This year, we can definitely expect AI to become far more efficient at solving practical problems which typically get in the way of unstructured language processes driven by data – thanks largely to advances in natural language processing (NLP).
If you are designing a job applicant system where jobseekers upload their CVs or résumés and the system recommends a salary band, how would you go about it?
Very simplified demonstration of how a symbolic AI might find seniority levels in a CV.
The first approach is called symbolic AI, rule-based AI, or knowledge engineering, and the second approach can be called non-symbolic AI, or simply machine learning.
Symbolic AI involves manual rules, whereas machine learning involves the learning of patterns from tagged data.
Of course, there is no right or wrong answer. Clearly the symbolic AI approach is fraught with difficulty: How can you ever be sure that you have considered all the possible turns of phrase a candidate could use? Pure machine learning is also tricky because you may not have access to a labelled dataset, and you may not have control over the patterns that the AI learns.
How about a combined approach: use machine learning to identify important features of a candidate’s job history, such as career length, but combine that with a manual set of rules to translate it into to a salary band? This approach, known as hybrid AI, allows you you to reap the benefits of both symbolic AI and machine learning.
Hybrid AI may be defined as the enrichment of existing AI models through specially obtained expert knowledge. Hybrid AI is one of the most debated topics in the field of technology, natural language processing and AI.
Before we explore hybrid AI in detail – i.e. what it is at the core and what some of its use cases may be – we ought to discuss a little background first, a backdrop, so to speak, for the emergence of hybrid AI.

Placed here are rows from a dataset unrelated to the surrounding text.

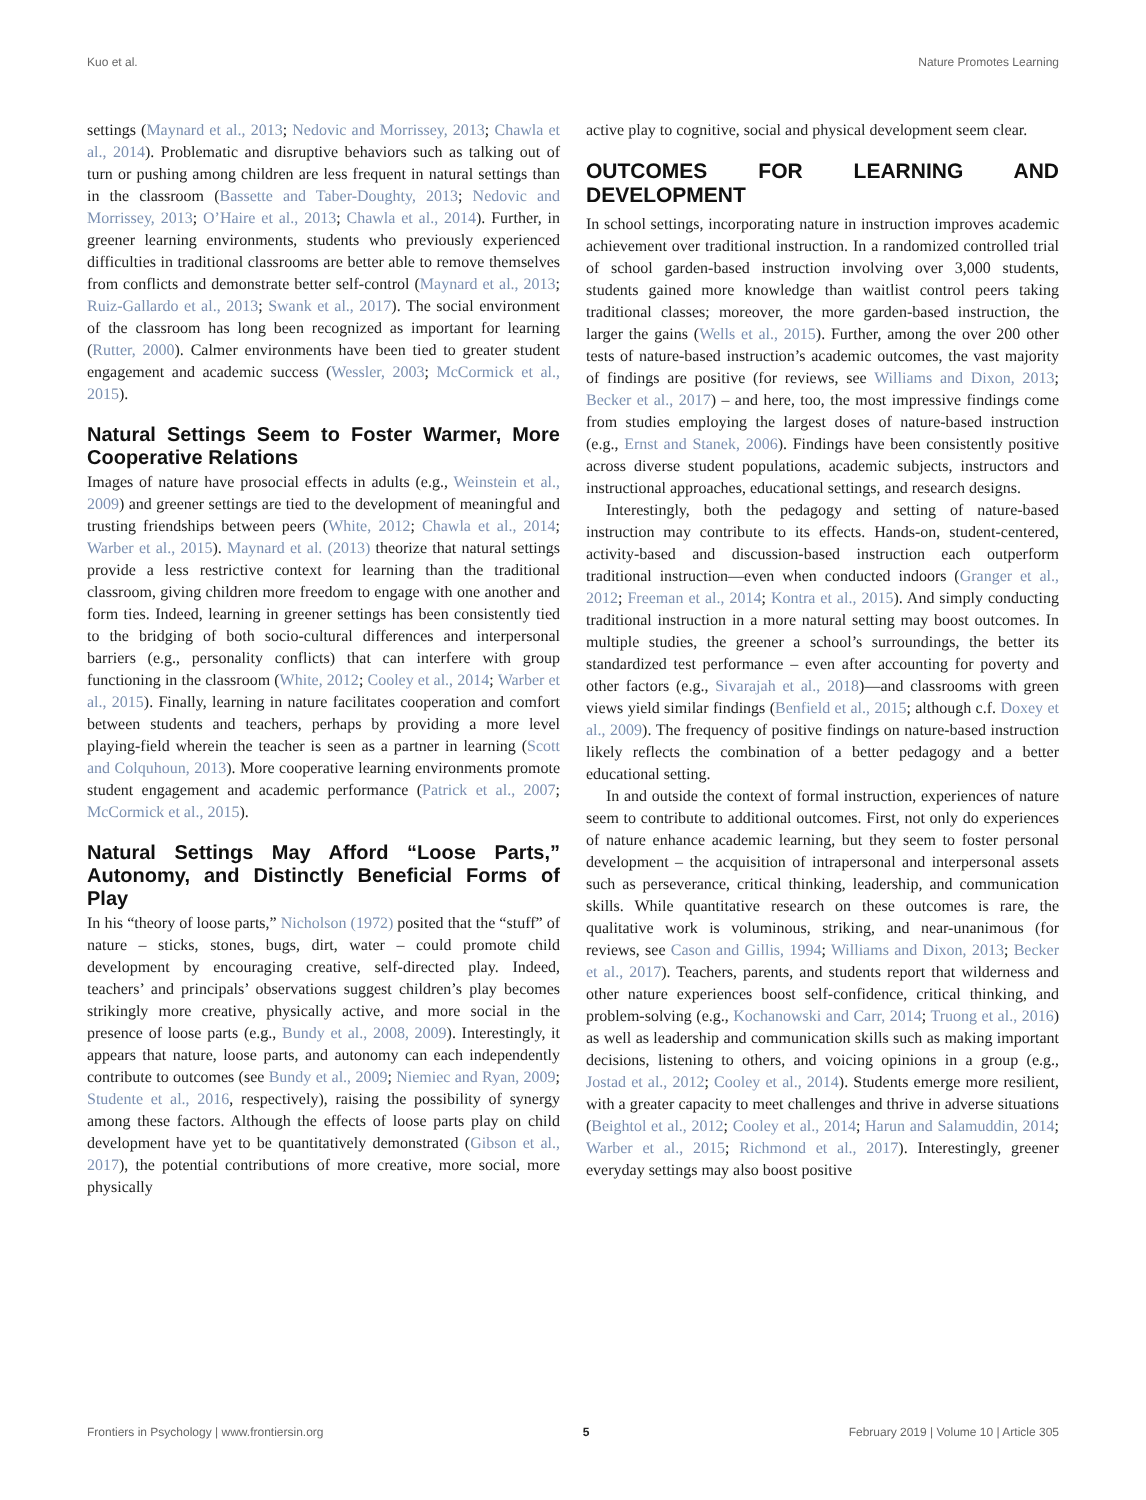Kuo et al. Nature Promotes Learning
settings (Maynard et al., 2013; Nedovic and Morrissey, 2013; Chawla et al., 2014). Problematic and disruptive behaviors such as talking out of turn or pushing among children are less frequent in natural settings than in the classroom (Bassette and Taber-Doughty, 2013; Nedovic and Morrissey, 2013; O’Haire et al., 2013; Chawla et al., 2014). Further, in greener learning environments, students who previously experienced difficulties in traditional classrooms are better able to remove themselves from conflicts and demonstrate better self-control (Maynard et al., 2013; Ruiz-Gallardo et al., 2013; Swank et al., 2017). The social environment of the classroom has long been recognized as important for learning (Rutter, 2000). Calmer environments have been tied to greater student engagement and academic success (Wessler, 2003; McCormick et al., 2015).
Natural Settings Seem to Foster Warmer, More Cooperative Relations
Images of nature have prosocial effects in adults (e.g., Weinstein et al., 2009) and greener settings are tied to the development of meaningful and trusting friendships between peers (White, 2012; Chawla et al., 2014; Warber et al., 2015). Maynard et al. (2013) theorize that natural settings provide a less restrictive context for learning than the traditional classroom, giving children more freedom to engage with one another and form ties. Indeed, learning in greener settings has been consistently tied to the bridging of both socio-cultural differences and interpersonal barriers (e.g., personality conflicts) that can interfere with group functioning in the classroom (White, 2012; Cooley et al., 2014; Warber et al., 2015). Finally, learning in nature facilitates cooperation and comfort between students and teachers, perhaps by providing a more level playing-field wherein the teacher is seen as a partner in learning (Scott and Colquhoun, 2013). More cooperative learning environments promote student engagement and academic performance (Patrick et al., 2007; McCormick et al., 2015).
Natural Settings May Afford “Loose Parts,” Autonomy, and Distinctly Beneficial Forms of Play
In his “theory of loose parts,” Nicholson (1972) posited that the “stuff” of nature – sticks, stones, bugs, dirt, water – could promote child development by encouraging creative, self-directed play. Indeed, teachers’ and principals’ observations suggest children’s play becomes strikingly more creative, physically active, and more social in the presence of loose parts (e.g., Bundy et al., 2008, 2009). Interestingly, it appears that nature, loose parts, and autonomy can each independently contribute to outcomes (see Bundy et al., 2009; Niemiec and Ryan, 2009; Studente et al., 2016, respectively), raising the possibility of synergy among these factors. Although the effects of loose parts play on child development have yet to be quantitatively demonstrated (Gibson et al., 2017), the potential contributions of more creative, more social, more physically
active play to cognitive, social and physical development seem clear.
OUTCOMES FOR LEARNING AND DEVELOPMENT
In school settings, incorporating nature in instruction improves academic achievement over traditional instruction. In a randomized controlled trial of school garden-based instruction involving over 3,000 students, students gained more knowledge than waitlist control peers taking traditional classes; moreover, the more garden-based instruction, the larger the gains (Wells et al., 2015). Further, among the over 200 other tests of nature-based instruction’s academic outcomes, the vast majority of findings are positive (for reviews, see Williams and Dixon, 2013; Becker et al., 2017) – and here, too, the most impressive findings come from studies employing the largest doses of nature-based instruction (e.g., Ernst and Stanek, 2006). Findings have been consistently positive across diverse student populations, academic subjects, instructors and instructional approaches, educational settings, and research designs.
Interestingly, both the pedagogy and setting of nature-based instruction may contribute to its effects. Hands-on, student-centered, activity-based and discussion-based instruction each outperform traditional instruction—even when conducted indoors (Granger et al., 2012; Freeman et al., 2014; Kontra et al., 2015). And simply conducting traditional instruction in a more natural setting may boost outcomes. In multiple studies, the greener a school’s surroundings, the better its standardized test performance – even after accounting for poverty and other factors (e.g., Sivarajah et al., 2018)—and classrooms with green views yield similar findings (Benfield et al., 2015; although c.f. Doxey et al., 2009). The frequency of positive findings on nature-based instruction likely reflects the combination of a better pedagogy and a better educational setting.
In and outside the context of formal instruction, experiences of nature seem to contribute to additional outcomes. First, not only do experiences of nature enhance academic learning, but they seem to foster personal development – the acquisition of intrapersonal and interpersonal assets such as perseverance, critical thinking, leadership, and communication skills. While quantitative research on these outcomes is rare, the qualitative work is voluminous, striking, and near-unanimous (for reviews, see Cason and Gillis, 1994; Williams and Dixon, 2013; Becker et al., 2017). Teachers, parents, and students report that wilderness and other nature experiences boost self-confidence, critical thinking, and problem-solving (e.g., Kochanowski and Carr, 2014; Truong et al., 2016) as well as leadership and communication skills such as making important decisions, listening to others, and voicing opinions in a group (e.g., Jostad et al., 2012; Cooley et al., 2014). Students emerge more resilient, with a greater capacity to meet challenges and thrive in adverse situations (Beightol et al., 2012; Cooley et al., 2014; Harun and Salamuddin, 2014; Warber et al., 2015; Richmond et al., 2017). Interestingly, greener everyday settings may also boost positive
Frontiers in Psychology | www.frontiersin.org 5 February 2019 | Volume 10 | Article 305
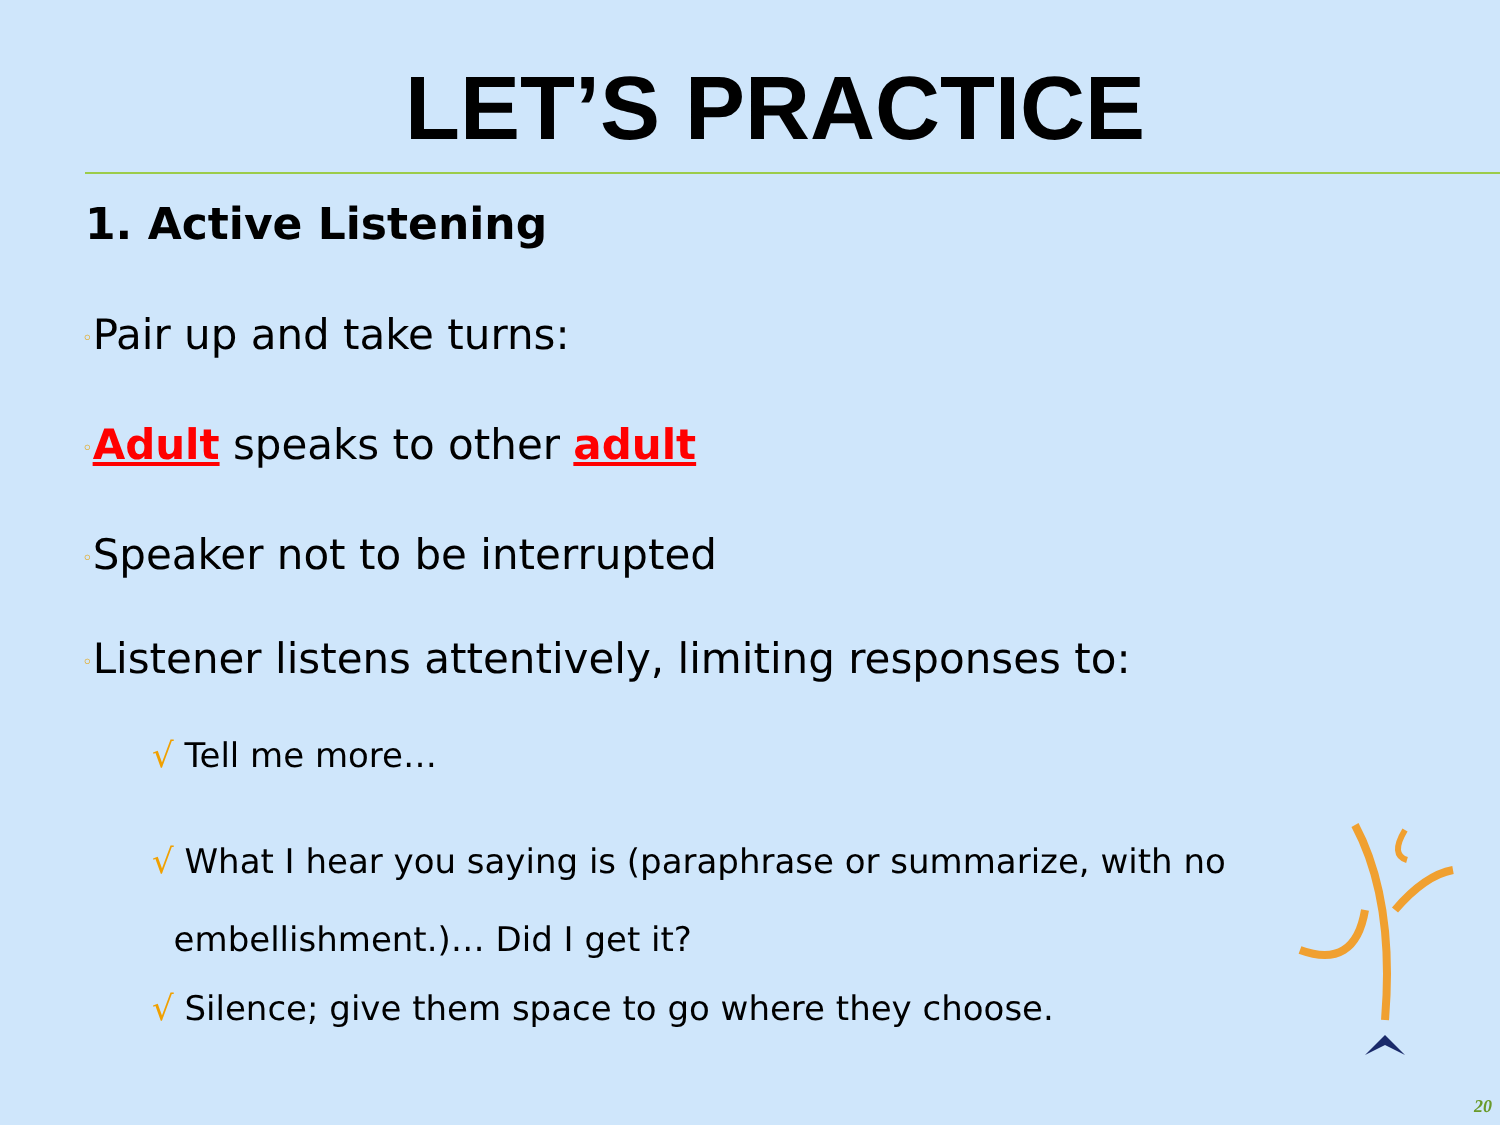LET’S PRACTICE
1. Active Listening
◦Pair up and take turns:
◦Adult speaks to other adult
◦Speaker not to be interrupted
◦Listener listens attentively, limiting responses to:
√ Tell me more…
√ What I hear you saying is (paraphrase or summarize, with no
embellishment.)… Did I get it?
√ Silence; give them space to go where they choose.
20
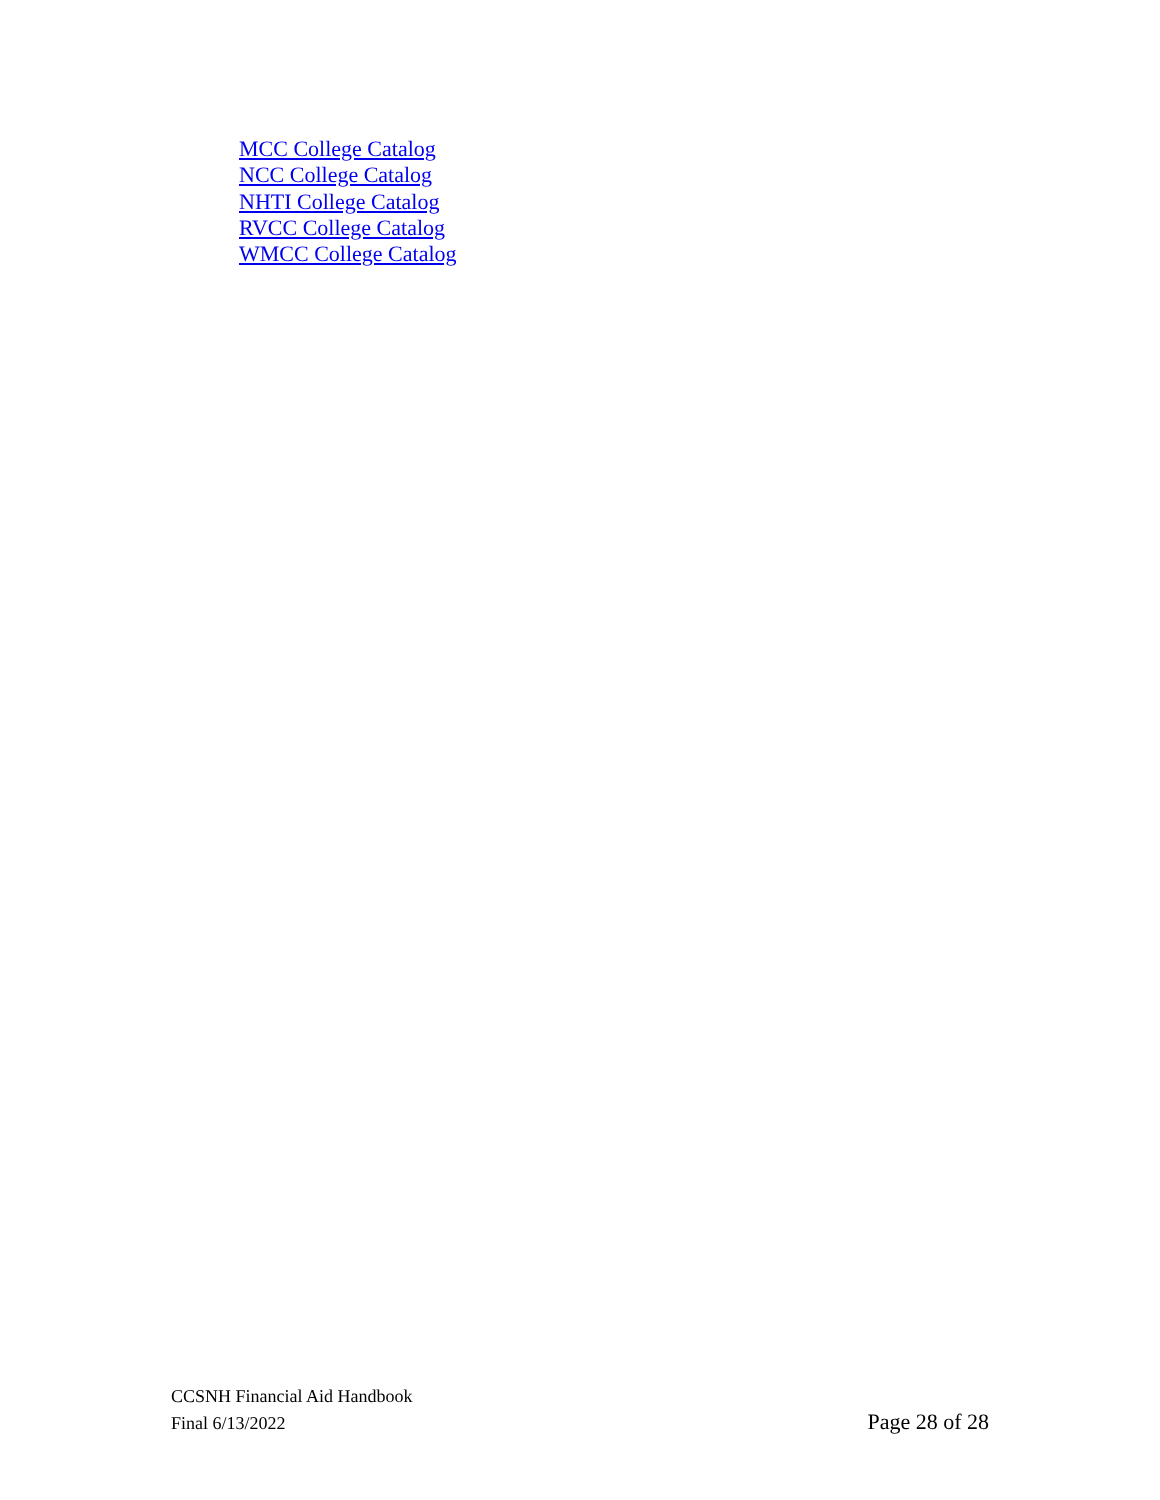MCC College Catalog
NCC College Catalog
NHTI College Catalog
RVCC College Catalog
WMCC College Catalog
CCSNH Financial Aid Handbook
Final 6/13/2022 Page 28 of 28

Out of all the challenges AI must face, understanding language is probably one of the toughest. Even though the vast majority of AI solutions in existence today are capable of crunching massive volumes of both raw numbers and structured data in milliseconds, the multiple meanings and various nuances in language according to context is a whole different issue altogether.
Words are contextual to an AI system, which means they will be interpreted differently under different circumstances. This is fairly straightforward and “all in a day’s work” for our brains, but for a piece of software, it’s not quite as straightforward.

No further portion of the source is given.